Slavery, Abolition and Emancipation: Writings in the British Romantic Period. 8 volumes. General Editors, Peter Kitson and Debbie Lee. London: Pickering & Chatto Publishers, 1999. 3,200pp (chiefly facsimile). £595.00/$950.00 (Hdbk; ISBN: 1-851-96513-0).
University of Colorado at Boulder
Few political movements can have spent so much energy worrying about the relationship between literature and other kinds of materials than the British antislavery movement, or invested so much faith in their forceful interaction. In the course of "Slavery.
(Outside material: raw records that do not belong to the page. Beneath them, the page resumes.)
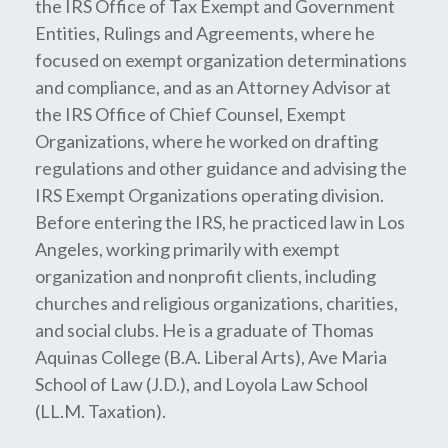
the IRS Office of Tax Exempt and Government
Entities, Rulings and Agreements, where he
focused on exempt organization determinations
and compliance, and as an Attorney Advisor at
the IRS Office of Chief Counsel, Exempt
Organizations, where he worked on drafting
regulations and other guidance and advising the
IRS Exempt Organizations operating division.
Before entering the IRS, he practiced law in Los
Angeles, working primarily with exempt
organization and nonprofit clients, including
churches and religious organizations, charities,
and social clubs. He is a graduate of Thomas
Aquinas College (B.A. Liberal Arts), Ave Maria
School of Law (J.D.), and Loyola Law School
(LL.M. Taxation).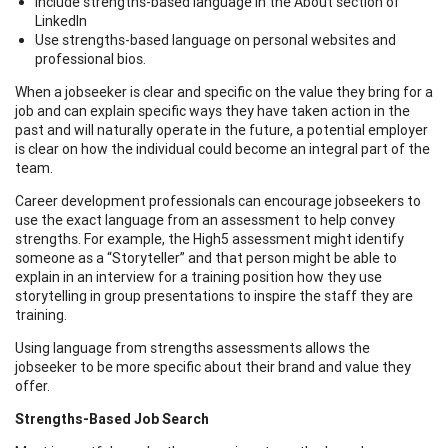
Include strengths-based language in the About section of
LinkedIn
Use strengths-based language on personal websites and
professional bios.
When a jobseeker is clear and specific on the value they bring for a
job and can explain specific ways they have taken action in the
past and will naturally operate in the future, a potential employer
is clear on how the individual could become an integral part of the
team.
Career development professionals can encourage jobseekers to
use the exact language from an assessment to help convey
strengths. For example, the High5 assessment might identify
someone as a “Storyteller” and that person might be able to
explain in an interview for a training position how they use
storytelling in group presentations to inspire the staff they are
training.
Using language from strengths assessments allows the
jobseeker to be more specific about their brand and value they
offer.
Strengths-Based Job Search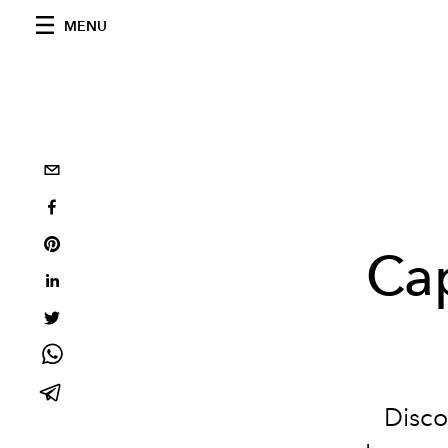
MENU
Cap
Disco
A Poem" (1788), for example, Hannah More undertakes an investigation of the power of poetry alongside her indictment of British slavery. She calls upon not only "Liberty" and "Freedom," for inspiration, but also upon the author of the dramatic version of Oroonoko, Aphra Behn's narrative of slave rebellion: "O, plaintive Southerne! whose impassion'd strain / So oft had wak'd my languid Muse in vain! / Now, when congenial themes her cares engage, / She burns to emulate thy glowing page[.]" More thus implies that her poem's political efficacy will spring from its ability to carry the emotional impact of a play. A few lines later, however, she rejects the affect of "bright invention": "For no fictitious ills these numbers flow, / But living anguish, and substantial woe; / No individual griefs my bosom melt, / For million feel what Oroonoko felt." Even here, though, it seems as if the millions of actual slaves merely mimic the feelings of the fictional hero. The poem suggests that an understanding of "real" suffering depends on the powers of representation, even as its narrator insists on the primacy of experience: "Rhetoric or verse may point the feeling line, / They do not whet sensation but define." In this way, More, along with many in the antislavery movement, implicitly celebrates print culture, and the inherent value of the written record. Of abolition, she says "What page of human annals can record / A deed so bright as human rights restor'd? / O may that god-like deed, that shining page, / Redeem OUR fame, and consecrate OUR age!"